En aquel momento, la pareja daba una vuelta al claustro y estaba en el lado opuesto de las ruinas. Gaetano se había situado muy cerca de la zona iluminada en el lado oeste. Su intención era esperar hasta tenerlos a unos cinco metros de distancia antes de saltar al camino para interceptarlos.

Se le aceleró el pulso cuando vio que Daniel y Stephanie aparecían por la última esquina y caminaban hacia él. Cada vez más excitado, sacó el arma del bolsillo y se aseguró de que hubiese un proyectil en la recámara. La sostuvo en alto, junto a la cabeza, y se preparó para lo que más le gustaba en el mundo: ¡la acción!


–No creo que debamos volver a este tema -declaró Stephanie-, ni ahora ni quizá nunca más.

–Me disculpé por lo que dije en el restaurante. Lo único que digo ahora es que prefiero que me toquen a que me den una paliza. No estoy diciendo que resulte agradable que te manoseen; solo que es más fácil de soportar que no que te peguen y acabes herido físicamente.

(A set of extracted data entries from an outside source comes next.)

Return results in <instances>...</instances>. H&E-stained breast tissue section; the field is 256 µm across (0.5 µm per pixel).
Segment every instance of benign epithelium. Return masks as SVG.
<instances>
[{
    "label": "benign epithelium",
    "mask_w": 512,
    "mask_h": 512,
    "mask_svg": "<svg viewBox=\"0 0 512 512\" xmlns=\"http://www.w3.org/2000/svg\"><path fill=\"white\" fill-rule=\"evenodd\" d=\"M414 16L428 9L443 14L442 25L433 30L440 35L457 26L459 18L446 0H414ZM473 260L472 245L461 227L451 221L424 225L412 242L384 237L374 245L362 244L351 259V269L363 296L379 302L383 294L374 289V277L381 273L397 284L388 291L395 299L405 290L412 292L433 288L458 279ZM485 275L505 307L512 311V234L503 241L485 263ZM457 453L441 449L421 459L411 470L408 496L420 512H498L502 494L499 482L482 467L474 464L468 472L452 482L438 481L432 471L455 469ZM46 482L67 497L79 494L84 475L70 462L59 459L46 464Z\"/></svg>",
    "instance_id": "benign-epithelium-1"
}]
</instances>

–¿Qué es esto, un concurso? – preguntó Stephanie despectivamente-. ¡No me respondas! No quiero hablar más de este asunto.

Daniel estaba a punto de responder cuando soltó una exclamación ahogada, se detuvo en seco, y apretó muy fuerte la mano de su compañera. Stephanie, que había estado mirando el suelo para no tropezar con unas piedras, se sobresaltó al escuchar la exclamación y alzó la mirada. Cuando lo hizo, ella también soltó un gemido.

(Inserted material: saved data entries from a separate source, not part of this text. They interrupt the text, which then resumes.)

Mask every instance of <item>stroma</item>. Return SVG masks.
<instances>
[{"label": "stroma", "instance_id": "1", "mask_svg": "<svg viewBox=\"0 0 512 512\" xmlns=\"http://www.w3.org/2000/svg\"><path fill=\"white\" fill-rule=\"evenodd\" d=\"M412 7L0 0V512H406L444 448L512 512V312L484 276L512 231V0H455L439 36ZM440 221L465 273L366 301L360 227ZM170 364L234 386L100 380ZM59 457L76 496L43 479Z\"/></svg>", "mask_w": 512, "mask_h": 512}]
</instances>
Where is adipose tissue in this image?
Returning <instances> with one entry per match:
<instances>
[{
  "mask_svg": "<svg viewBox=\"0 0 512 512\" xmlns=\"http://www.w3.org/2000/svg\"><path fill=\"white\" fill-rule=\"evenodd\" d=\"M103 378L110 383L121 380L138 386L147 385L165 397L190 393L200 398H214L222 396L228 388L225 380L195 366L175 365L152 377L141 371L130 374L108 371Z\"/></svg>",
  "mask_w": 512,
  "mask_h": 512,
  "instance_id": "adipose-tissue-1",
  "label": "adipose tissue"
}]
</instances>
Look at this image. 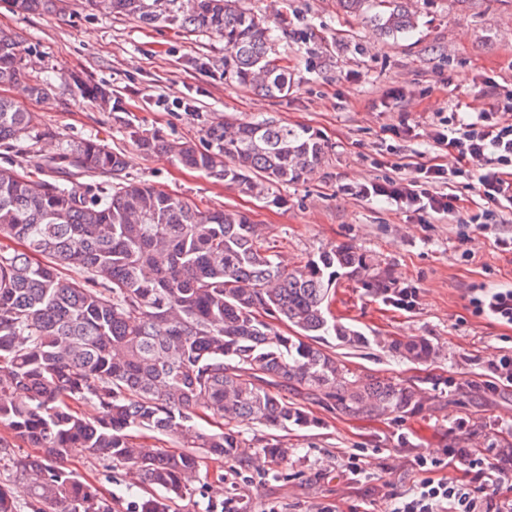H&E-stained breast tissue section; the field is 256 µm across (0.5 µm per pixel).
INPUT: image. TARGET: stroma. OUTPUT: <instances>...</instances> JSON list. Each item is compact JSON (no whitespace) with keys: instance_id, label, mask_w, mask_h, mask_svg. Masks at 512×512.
I'll return each mask as SVG.
<instances>
[{"instance_id":"1","label":"stroma","mask_w":512,"mask_h":512,"mask_svg":"<svg viewBox=\"0 0 512 512\" xmlns=\"http://www.w3.org/2000/svg\"><path fill=\"white\" fill-rule=\"evenodd\" d=\"M245 5L279 40L294 79L287 95L260 96L226 78L224 43L212 36L102 15L84 0L39 15L0 0V28L24 38L28 72L0 94L55 131L39 143L41 154L97 140L125 156L131 180L203 210L246 213L284 264L349 243L395 287L417 291L414 307L403 310L363 281L338 277L330 313L368 343L350 348L332 338L328 348L353 372L412 383L420 410L358 418L313 406L318 426L289 431L285 457L260 454L246 467L203 460L175 512H391L395 495L424 477L418 456L468 448L512 467V388L488 386L490 363L512 355V326L477 308L483 289L512 288V208L480 197L477 164L434 141L449 112H487L512 93V41L505 38L512 0H416L418 27L395 38L342 12L337 0H283L274 15L267 0ZM72 74L107 85L111 107L70 86ZM31 75L49 83L47 99L30 98ZM266 118L312 129L327 154L304 181L258 195L143 152L129 136L135 129L202 146L212 125ZM418 162L455 171L454 211L438 215L341 192L345 184L413 177ZM418 338L435 350L428 361H407L391 348ZM353 456L361 475L347 469ZM69 465L111 497L114 512H130L144 494L126 466L77 450Z\"/></svg>"}]
</instances>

Una figura descomunal había aparecido en su camino y les apuntaba con una pistola que sostenía con el brazo extendido. Daniel, más que Stephanie, se fijó en el punto rojo inmediatamente debajo del cañón.

Ninguno de los dos fue capaz de moverse mientras el hombre se acercaba lentamente. La expresión burlona y despectiva destacaba en su ancho rostro que Daniel reconoció con un estremecimiento. Gaetano se detuvo a un par de metros de la despavorida pareja que parecían haberse convertido en estatuas. En aquel instante, quedó sobradamente claro que la pistola apuntaba directamente a la frente de Daniel.

–Me has obligado a volver, imbécil -dijo Gaetano con voz áspera-. ¡Una decisión equivocada! A los hermanos Castigliano no les ha hecho ninguna gracia que no regresaras a Boston para ocuparte de su dinero. Creía que habías captado mi mensaje, pero está visto que no ha sido así, con la consecuencia de que me has hecho quedar mal. Así que adiós.

El sonido del disparo fue como un trueno en el silencio de la noche. El brazo de Gaetano que sostenía el arma bajó bruscamente mientras Daniel se tambaleaba hacia atrás y arrastraba a Stephanie con él. Stephanie soltó un grito mientras el cuerpo caía pesadamente, y se estrellaba de bruces contra el suelo con los brazos abiertos. Durante unos segundos, se produjeron algunas contracciones musculares, y después yació inmóvil. Del enorme orificio de salida en la parte de atrás del cráneo manó un reguero de sangre y materia gris.